Madame Bah Hadja Maimouna Diallo, vice-présidente des femmes de l’UFDG, et la députée Mariama Tata vont essayer de négocier avec les policiers pour permettre la poursuite de la marche. Les agents sont restés fermes.

Au moment, les esprits s’échauffaient. De nombreuses jeunes filles, hystériques, étaient aux prises avec les policières, en infériorité numérique. Des injures et des slogans hostiles à la justice et au gouvernement sont entendus.

Tout d’un coup, c’est du gaz lacrymogène qui est aspergé sur la foule. Il va s’en suivre une débandade dans tous les sens. Les manifestantes sont obligées de battre en retraite. La police va se mettre à leur poursuite.

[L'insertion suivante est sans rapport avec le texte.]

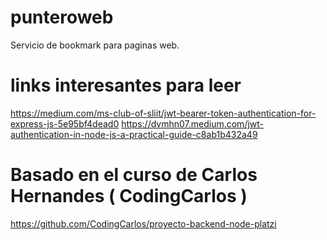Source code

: # punteroweb
Servicio de bookmark para paginas web.

# links interesantes para leer
https://medium.com/ms-club-of-sliit/jwt-bearer-token-authentication-for-express-js-5e95bf4dead0
https://dvmhn07.medium.com/jwt-authentication-in-node-js-a-practical-guide-c8ab1b432a49

# Basado en el curso de Carlos Hernandes ( CodingCarlos )
https://github.com/CodingCarlos/proyecto-backend-node-platzi
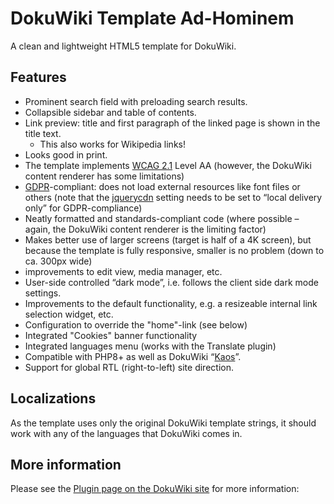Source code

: # DokuWiki Template Ad-Hominem

A clean and lightweight HTML5 template for DokuWiki.

## Features


  * Prominent search field with preloading search results.
  * Collapsible sidebar and table of contents.
  * Link preview: title and first paragraph of the linked page is shown in the title text.
    * This also works for Wikipedia links!
  * Looks good in print.
  * The template implements [WCAG 2.1](https://www.w3.org/TR/WCAG21/) Level AA (however, the DokuWiki content renderer has some limitations)
  * [GDPR](https://en.wikipedia.org/wiki/General_Data_Protection_Regulation)-compliant: does not load external resources like font files or others (note that the [jquerycdn](https://www.dokuwiki.org/config:jquerycdn) setting needs to be set to “local delivery only” for GDPR-compliance)
  * Neatly formatted and standards-compliant code (where possible – again, the DokuWiki content renderer is the limiting factor)
  * Makes better use of larger screens (target is half of a 4K screen), but because the template is fully responsive, smaller is no problem (down to ca. 300px wide)
  * improvements to edit view, media manager, etc.
  * User-side controlled “dark mode”, i.e. follows the client side dark mode settings.
  * Improvements to the default functionality, e.g. a resizeable internal link selection widget, etc.
  * Configuration to override the "home"-link (see below)
  * Integrated "Cookies" banner functionality
  * Integrated languages menu (works with the Translate plugin)
  * Compatible with PHP8+ as well as DokuWiki “[Kaos](https://www.dokuwiki.org/changes#release_2024-02-06_kaos)”.
  * Support for global RTL (right-to-left) site direction.

## Localizations

As the template uses only the original DokuWiki template strings, it should work with any of the languages that DokuWiki comes in.
  
## More information

Please see the [Plugin page on the DokuWiki site](https://www.dokuwiki.org/template:ad-hominem) for more information:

Ne pouvant plus continuer, certaines femmes vont se retrouver au QG de l’UFDG, après un long périple. Blessées pour certaines (au moins quatre), exténuées suite au gaz lacrymogène inhalé, elles vont ruminer leur colère. Nombre d’entre elles étaient assises à même le sol, d’autres couchées, hébétées, fortement éprouvées.

Malgré tout, elles vont réitérer leur volonté de remettre ça jusqu’à ce que la lumière soit faite sur la centaine de manifestants assassinés depuis avril 2011.